There are two types of seizure; the generalized seizure and the focal or partial seizure, the former is associated where the whole brain is affected due to the seizure while the latter is associated with only one part of the brain is concerned. Partial seizure or mild seizure is when a diagnosed person lost awareness for a few seconds and it is harder to recognize while generalized seizure or strong seizures result in uncontrollable twitches and can range from seconds to several minutes. Most reasons for seizure are; high fever, head trauma, and very low blood sugar.

Common Misunderstanding About Epilepsy

DO NOT FORCE THINGS IN A PERSON’S MOUTH DURING SEIZURES. This will cause a chipped tooth, sliced gums or even a broken jaw. This is one of the most common misconceptions when people try to apply first aid to people during seizures. Don’t worry; they will not swallow their tongue, it is not physically possible.

DO NOT STOP SEIZURES WHEN IT IS CURRENTLY HAPPENING. Seizures will only last up to minutes.
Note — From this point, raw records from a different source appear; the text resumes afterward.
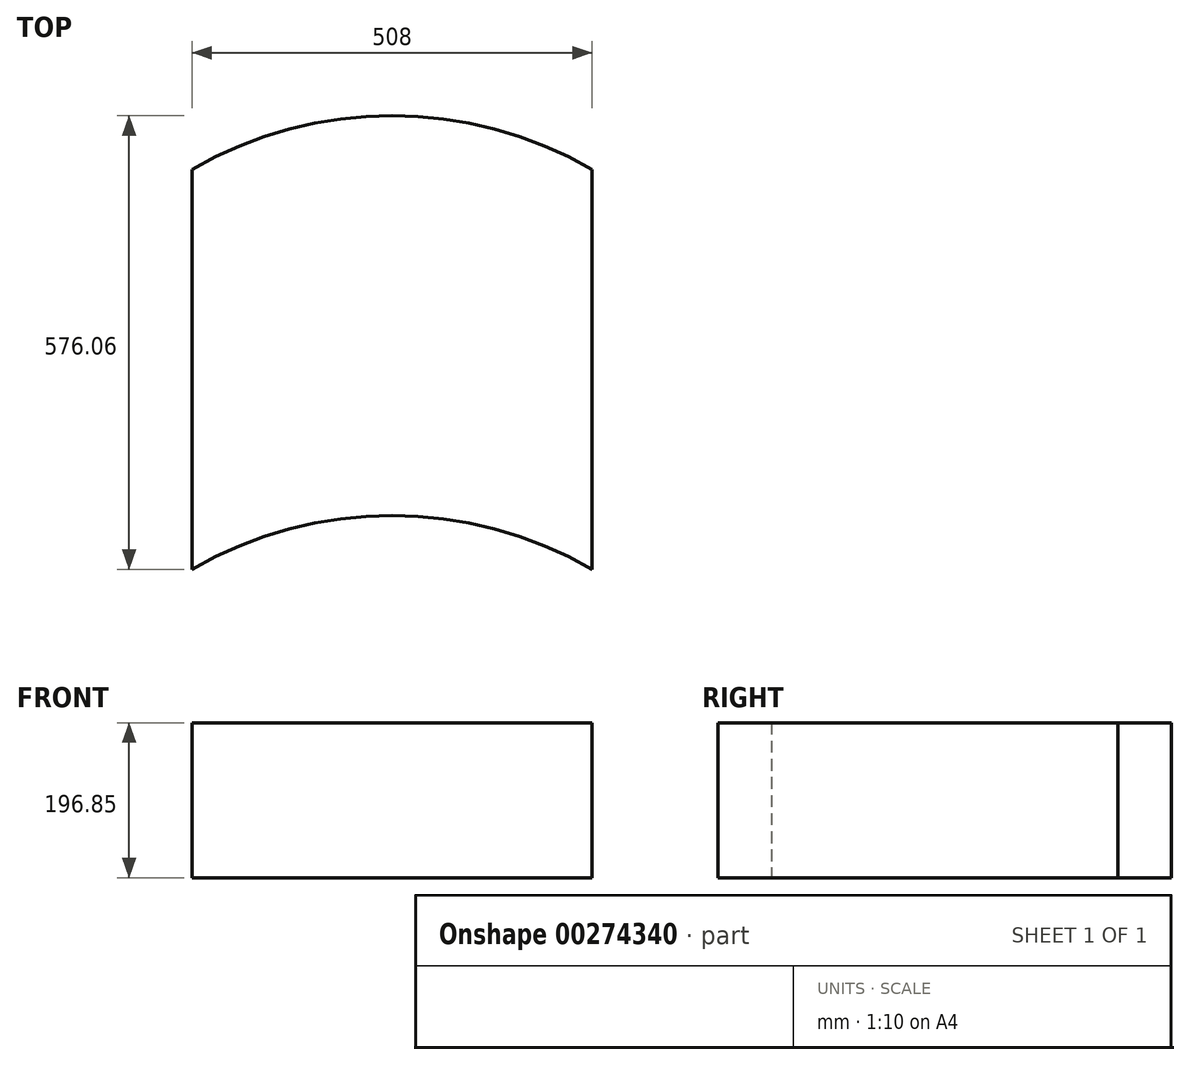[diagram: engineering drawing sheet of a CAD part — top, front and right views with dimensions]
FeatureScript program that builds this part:
annotation { "Feature Type Name" : "Feature", "Feature Type Description" : "" }
export const myFeature = defineFeature(function(context is Context, id is Id, definition is map)
    precondition{}
    {
        {
            var Q0;
            Q0=qCreatedBy(makeId("Top.planeOp"),FACE);
            var sketch = newSketch(context, id + "F0", { "sketchPlane" : qUnion([Q0])});
            skLineSegment(sketch, "E0", {"start": v(-51.08, 0) * mm, "end": v(456.92, 0) * mm});
            skLineSegment(sketch, "E1", {"start": v(-51.08, 0) * mm, "end": v(-51.08, 508) * mm});
            skLineSegment(sketch, "E2", {"start": v(456.92, 0) * mm, "end": v(456.92, 508) * mm});
            skArc(sketch, "E3", {"start": v(456.92, 0) * mm, "mid": v(202.92, 68.06) * mm, "end": v(-51.08, 0) * mm});
            skArc(sketch, "E4", {"start": v(456.92, 508) * mm, "mid": v(202.92, 576.06) * mm, "end": v(-51.08, 508) * mm});
            skSolve(sketch);
        }
        {
            var Q0;
            Q0=makeQuery(id+"F0.imprint","IMPRINT",FACE,{"disambiguationData":[TD([[makeQuery(id+"F0.imprint","IMPRINT",EDGE,{"derivedFrom":sQuery(id+"F0.wireOp",EDGE,"E1")}),-1.0]])]});
            extrude(context, id + "F1", {"entities" : qUnion([Q0]), "depth" : 196.85 * mm});
        }
    });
You might end up breaking a bone by restraining a person during a seizure; they will end on their own.

THE FIRST AID YOU ONLY NEED TO APPLY TO A PERSON DURING SEIZURES IS PREVENTING THEM FROM GETTING ANY INJURY. When you see a person having a seizure, roll the person to one side, prevent any injury by protecting the head or parts of the body that might bump into hard objects and check the person’s breathing.

A PERSON WITH EPILEPSY IS NOT PHYSICALLY LIMITED. A person with epilepsy can still carry out responsibilities on their own, just like an average person. They can acquire a job and drive a vehicle. However, frequent seizures may prohibit a person from doing so, for safety measures.

EPILEPSY IS NOT INFECTIOUS. Again, it is somewhat genetic or acquired during head injuries and many other factors. Epilepsy is not contagious.

Managing Epilepsy

Preparing your action plan is the best way to manage epilepsy since there is still no cure for it.  It is wise to make a list for an emergency contact person in this way, in case of worst case scenarios assistance can contact immediate kin, medicine schedules like setting the alarm to avoid forgetting medicine intake, seizure schedules to keep track thus minimizing the reoccurrence of epilepsy.

Action plan goes best with regular intake of medication. Anti-epileptic drugs to reduce the reoccurrence of seizures. Most physicians give out epilepsy drug coupons to their patients to help them through discounts at the same time advertising the best products.

Ketogenic diet. This may be the least costing ways to manage epilepsy. This is where a person with epilepsy benefit from it by maintaining a high fat, low carbohydrate diet.  Though, not an assurance in reducing the reoccurrence of seizure, some people with epilepsy attest to this claim.


Disorders just like epilepsy should not hinder oneself in enjoying the magnificence of life. Handling epilepsy with an optimistic mindset is a good way of battling this condition. The disorder will not limit you in attaining a wonderful life; it is the pessimistic view in facing the challenges.